Le premier scénario établit une couverture de presque toutes les dépenses de santé par la Sécurité sociale – consultations auprès des professionnels de santé libéraux, soins hospitaliers ou médicaments – entraînant un coût de 18,8 milliards d’euros, ou 17,1 milliards si les franchises étaient maintenues. En compensation, le Haut conseil envisageait un accroissement des cotisations sociales patronales ou de la contribution sociale généralisée (CSG).
Les autres scénarios envisagent la coexistence de l’assurance-maladie et des complémentaires, sans grand changement, voire une amélioration pour les retraites modestes ; une prise en charge plus importante des complémentaires et l’obligation de souscrire une complémentaire, pour tous, avec un encadrement des tarifs.
Tollé
Le premier scénario a mis vent debout les mutuelles et assurances, les médecins libéraux ainsi que certains hommes politiques et syndicats. Ainsi, Xavier Bertrand, alors candidat à la primaire des Républicains, a fustigé ce projet consistant selon lui à « transférer la prise en charge de 30 milliards de dépenses de soins des complémentaires santé à l’Assurance maladie » et à creuser la dette publique.
Sans surprise, la Fédération nationale de la mutualité française (FNMF) a tiré la sonnette d’alarme, évoquant la disparation de près de 100 000 emplois et le risque de voir un système de santé à deux vitesses, à l’anglaise.
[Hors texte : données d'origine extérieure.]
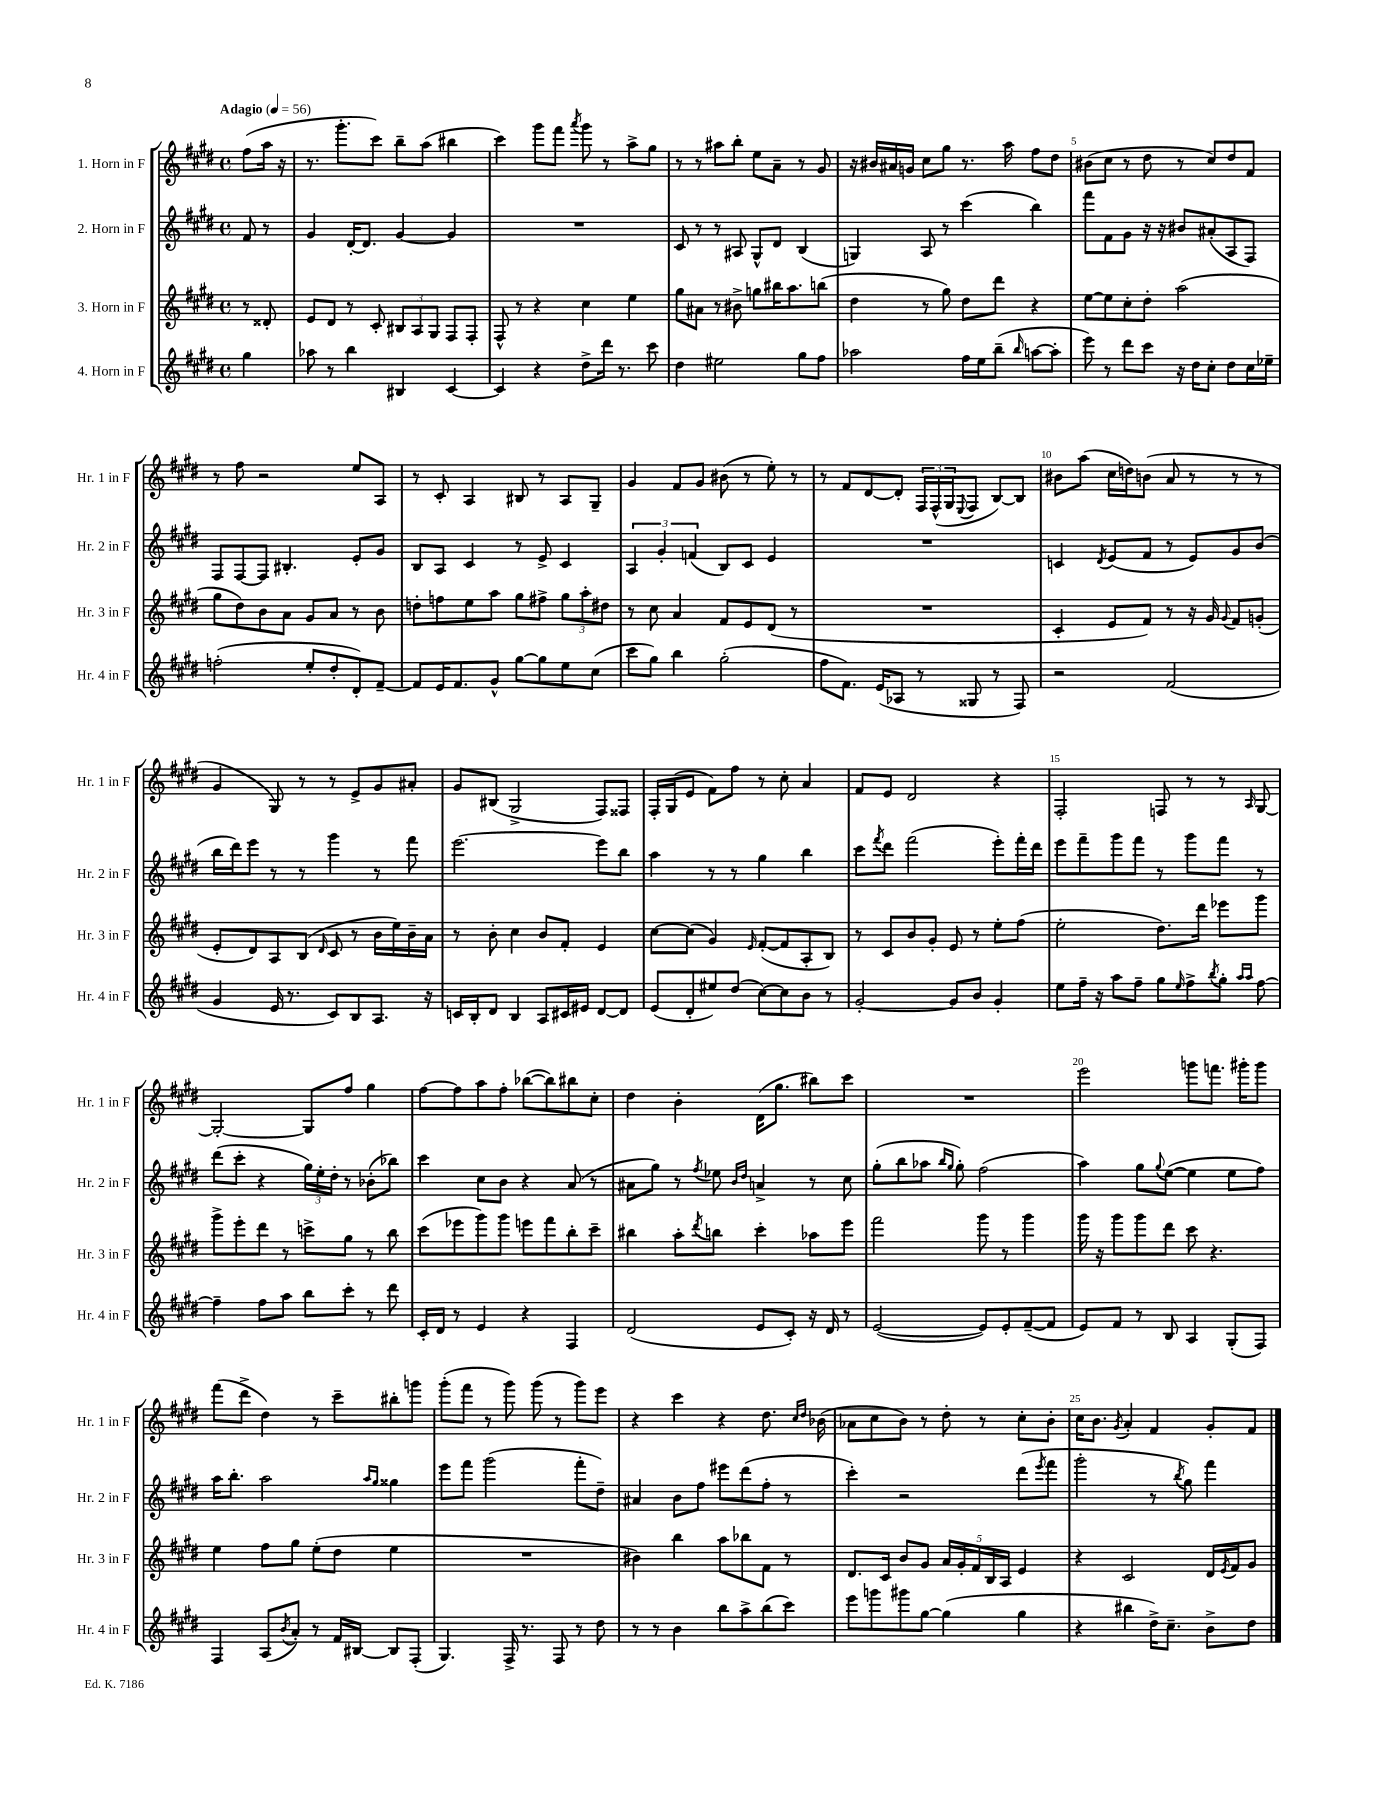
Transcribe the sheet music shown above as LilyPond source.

<<
\new StaffGroup <<
\new Staff = "s0" \with { instrumentName = "1. Horn in F" shortInstrumentName = "Hr. 1 in F" } {
    \clef treble \key e \major \defaultTimeSignature \time 4/4 \partial 4 \tempo "Adagio" 4 = 56
    fis''8( a''16 r16 |
    r8. gis'''8.-. cis'''8) b''8-- a''8( bis''4 |
    cis'''4) gis'''8 fis'''8 \acciaccatura { a'''8 } gis'''8 r8 a''8-> gis''8 |
    r8 r8 ais''8 b''8-. e''8 a'8-- r8 gis'8 |
    r16 bis'16 ais'16 g'16 cis''8 gis''8 r8. a''16 fis''8 dis''8 |
    bis'8( cis''8 r8 dis''8 r8 cis''8) dis''8 fis'8 |
    r8 fis''8 r2 e''8 a8 |
    r8 cis'8-. a4 bis8 r8 a8 gis8-- |
    gis'4 fis'8 gis'8 bis'8( r8 e''8-.) r8 |
    r8 fis'8 dis'8~ dis'8-. \tuplet 3/2 { fis16 fis16-^( gis16 } \appoggiatura { e8 } fis8 b8~) b8 |
    bis'8 a''8( cis''16 d''16) b'8( a'8 r8 r8 r8 |
    gis'4 gis8) r8 r8 e'8-> gis'8 ais'8-. |
    gis'8 bis8( gis2-> fis8) fisis8 |
    fis16-. gis16( e'8 fis'8) fis''8 r8 cis''8-. a'4 |
    fis'8 e'8 dis'2 r4 |
    fis2-. f8 r8 r8 \grace { a16 } gis8~ |
    gis2~-. gis8 fis''8 gis''4 |
    fis''8~ fis''8 a''8 fis''8-. bes''8~( bes''8) bis''8 cis''8-. |
    dis''4 b'4-. dis'16( gis''8. bis''8) cis'''8 |
    R1 |
    e'''2 g'''8 f'''8. gis'''16-. gis'''8 |
    fis'''8( dis'''8-> dis''4) r8 cis'''8-- bis''8-. g'''8 |
    gis'''8-.( fis'''8 r8 gis'''8) gis'''8( r8 gis'''8) e'''8 |
    r4 cis'''4 r4 dis''8. \grace { cis''16 dis''16 } bes'16( |
    aes'8 cis''8 b'8) r8 dis''8-. r8 cis''8-. b'8-. |
    cis''16 b'8. \acciaccatura { gis'8 } a'4-. fis'4 gis'8-. fis'8 \bar "|." |
}
\new Staff = "s1" \with { instrumentName = "2. Horn in F" shortInstrumentName = "Hr. 2 in F" } {
    \clef treble \key e \major \defaultTimeSignature \time 4/4 \partial 4
    fis'8 r8 |
    gis'4 dis'16~-. dis'8. gis'4~ gis'4 |
    R1 |
    cis'8 r8 r8 ais8 gis8-^ dis'8 b4( |
    g4) a8 r8 cis'''4( b''4) |
    fis'''8 fis'8 gis'8 r16 r16 bis'8 ais'8-.( a8 fis8) |
    fis8 fis8~ fis8 bis4.-. e'8-. gis'8 |
    b8 a8 cis'4 r8 e'8-> cis'4 |
    \tuplet 3/2 { a4 gis'4-. f'4( } b8) cis'8 e'4 |
    R1 |
    c'4 \acciaccatura { dis'8 } e'8( fis'8 r8 e'8) gis'8 b'8( |
    b''16 dis'''16) e'''8 r8 r8 gis'''4 r8 fis'''8 |
    e'''2.~ e'''8 b''8 |
    a''4 r8 r8 gis''4 b''4 |
    cis'''8 \acciaccatura { fis'''8 } dis'''8 fis'''2( e'''8-.) fis'''16-. dis'''16 |
    e'''8 fis'''8-- gis'''8 fis'''8 r8 gis'''8 fis'''8 r8 |
    dis'''8( cis'''8-. r4 \tuplet 3/2 { gis''16) e''16-. dis''16-. } r8 bes'8-.( bes''8) |
    cis'''4 cis''8 b'8 r4 a'8( r8 |
    ais'8 gis''8) r8 \acciaccatura { fis''8 } ees''8 \grace { b'16 dis''16 } a'4-> r8 cis''8 |
    gis''8-.( b''8 aes''8 \grace { b''16 gis''16 } gis''8-.) fis''2( |
    a''4) gis''8 \appoggiatura { gis''8 } e''8~( e''4 e''8 fis''8) |
    a''16 b''8.-. a''2 \grace { a''16 gis''16 } gisis''4 |
    e'''8 fis'''8 gis'''2( fis'''8-. dis''8--) |
    ais'4 b'8 fis''8 eis'''8 dis'''8( fis''8-. r8 |
    cis'''4-.) r2 dis'''8( \acciaccatura { e'''8 } fis'''8 |
    gis'''2-. r8 \acciaccatura { b''8 } gis''8) fis'''4 \bar "|." |
}
\new Staff = "s2" \with { instrumentName = "3. Horn in F" shortInstrumentName = "Hr. 3 in F" } {
    \clef treble \key e \major \defaultTimeSignature \time 4/4 \partial 4
    r8 disis'8-. |
    e'8 dis'8 r8 cis'8-. \tuplet 3/2 { bis8 a8 gis8 } fis8 fis8-. |
    fis8-^ r8 r4 cis''4 e''4 |
    gis''8 ais'8 r8 bis'8-> g''8 bis''16 a''8. b''8( |
    dis''4 r8 gis''8) dis''8 dis'''8 r4 |
    e''8~ e''8 cis''8-. dis''8-. a''2( |
    gis''8 dis''8) b'8 a'8 gis'8 a'8 r8 b'8 |
    d''8-. f''8 e''8 a''8 gis''8 fis''8-> \tuplet 3/2 { gis''8 a''8-. dis''8 } |
    r8 cis''8 a'4 fis'8 e'8 dis'8( r8 |
    R1 |
    cis'4-. e'8 fis'8) r8 r16 gis'16 \appoggiatura { gis'8 } fis'8 g'8-.( |
    e'8-. dis'8) a8 b8( \grace { dis'16 } cis'8 r8 b'16 e''16) b'16-- a'16 |
    r8 b'8-. cis''4 b'8 fis'8-. e'4 |
    cis''8~ cis''8( gis'4) \grace { e'16 } fis'8~-.( fis'8 a8-. b8) |
    r8 cis'8 b'8 gis'8-. e'8 r8 e''8-. fis''8( |
    e''2-. dis''8.) dis'''16 ees'''8 gis'''8 |
    gis'''8-> e'''8-. dis'''8 r8 c'''8-> gis''8 r8 b''8 |
    cis'''8( ees'''8 gis'''8) gis'''8 e'''8 fis'''8 b''8-. cis'''8-- |
    bis''4 a''8-. \acciaccatura { dis'''8 } b''8 cis'''4-. aes''8 e'''8 |
    fis'''2 gis'''8 r8 gis'''4 |
    gis'''16 r16 gis'''8 gis'''8 dis'''8 cis'''8 r4. |
    e''4 fis''8 gis''8 e''8-.( dis''8 e''4 |
    R1 |
    bis'4) b''4 a''8 bes''8 fis'8 r8 |
    dis'8. cis'16 b'8 gis'8 \tuplet 5/4 { a'16 gis'16-. fis'16 b16 a16 } e'4 |
    r4 cis'2 dis'16 \acciaccatura { e'8 } fis'16 gis'8 \bar "|." |
}
\new Staff = "s3" \with { instrumentName = "4. Horn in F" shortInstrumentName = "Hr. 4 in F" } {
    \clef treble \key e \major \defaultTimeSignature \time 4/4 \partial 4
    gis''4 |
    aes''8 r8 b''4 bis4 cis'4~ |
    cis'4 r4 dis''8-> dis'''16 r8. cis'''8 |
    dis''4 eis''2 gis''8 fis''8 |
    aes''2 fis''16 e''16 b''8--( \grace { b''16 } a''8~ a''8-. |
    e'''8) r8 dis'''8 cis'''8 r16 dis''16 cis''8-. dis''8 cis''16 ees''16-- |
    f''2-.( e''8-. dis''8-. dis'8-.) fis'8~-- |
    fis'8 e'16 fis'8. gis'8-^ gis''8~ gis''8 e''8 cis''8( |
    cis'''8 gis''8) b''4 gis''2-.( |
    fis''8 fis'8.) e'16( aes8 r8 gisis8 r8 fis8) |
    r2 fis'2( |
    gis'4 e'16 r8. cis'8) b8 a8. r16 |
    c'16 b16-. dis'8 b4 a8 cis'16 eis'16 dis'8~ dis'8 |
    e'8( dis'8-. eis''8) dis''8( cis''8~) cis''8 b'8 r8 |
    gis'2~-. gis'8 b'8 gis'4-. |
    e''8 fis''16-- r16 a''8 fis''8-- gis''8 \grace { e''16 } fis''8-> \acciaccatura { b''8 } gis''8-. \grace { a''16 a''16 } fis''8~ |
    fis''4-- fis''8 a''8 b''8 cis'''8-. r8 dis'''8 |
    cis'16-. dis'16 r8 e'4 r4 fis4 |
    dis'2( e'8 cis'8-.) r16 dis'16 r8 |
    e'2~( e'8) e'8-. fis'8~--( fis'8 |
    e'8) fis'8 r8 b8 a4 gis8-.( fis8) |
    fis4 a8( \acciaccatura { b'8 } a'8-.) r8 fis'16 bis16~ bis8 fis8-.( |
    gis4.) fis16-> r8. fis8 r8 dis''8 |
    r8 r8 b'4 b''8 a''8-> b''8( cis'''8) |
    e'''8 g'''8 gis'''8 gis''8~ gis''4( gis''4 |
    r4 bis''4 dis''16->) cis''8.-- b'8-> dis''8 \bar "|." |
}
>>
>>
\layout { \context { \Score \override BarNumber.break-visibility = ##(#f #t #t) barNumberVisibility = #(every-nth-bar-number-visible 5) } }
Les syndicats, impliqués dans la gouvernance des organismes complémentaires, se sont également étonnés, de la manœuvre et de son timing.
Ainsi, « FO considère légitime de s’interroger quand l’idée de la « Grande Sécu » est lancée, sans information approfondie et consultation des interlocuteurs sociaux qui, depuis les origines, sont acteurs de la protection sociale collective en matière de santé, et que dans le même moment le Gouvernement a lancé une mission destinée à généraliser les fusions de caisses sur l’ensemble du territoire, à unifier les conventions collectives des personnels, et à intégrer le monde agricole dans le régime général, soit une intégration totale sous l’égide de l’État avec le risque d’un financement fiscalisé. »
Ses possibles effets effraient la CFE-CGC, qui notait dans un communiqué : « à l’évidence ces travaux conduits essentiellement sous l’angle économique […] augurent d’une « grande sécu » au rabais et davantage fragilisée à l’image du modèle anglo-saxon ouvert à tous mais de piètre qualité. Elle met à mal les avantages de la synergie entre AMO et AMC qui a fait ses preuves et qui permet des économies d’échelle au travers la mutualisation. »
100 % pour
En revanche, le Manifeste pour une Sécurité sociale intégrale appelle à ne pas enterrer cette réforme, dans une tribune publiée dans le Monde, le 30 novembre. Dénonçant les frais de gestion excessifs des complémentaires, estimés à 25 % vs 5 % pour la Sécu, le collectif écrit : « Il est plus qu’urgent de passer à une vraie grande Sécurité sociale qui prend en charge à 100 % et de façon obligatoire un large périmètre de soins et de prévention. La création d’une « grande Sécu » mérite un débat public, mobilisons-nous pour qu’il ait lieu ! La « Sécu » doit redevenir un objet politique, et non l’affaire de gestionnaires et de comptables myopes, guidés par les pressions de l’industrie de l’assurance. »
Le rapport du HCAAM doit être rendu public mi-janvier et pourrait nourrir le débat à l’occasion de l’élection présidentielle. De toute évidence, un projet de « 100 % Sécu » figure ait dans le programme de la France insoumise, depuis 2017.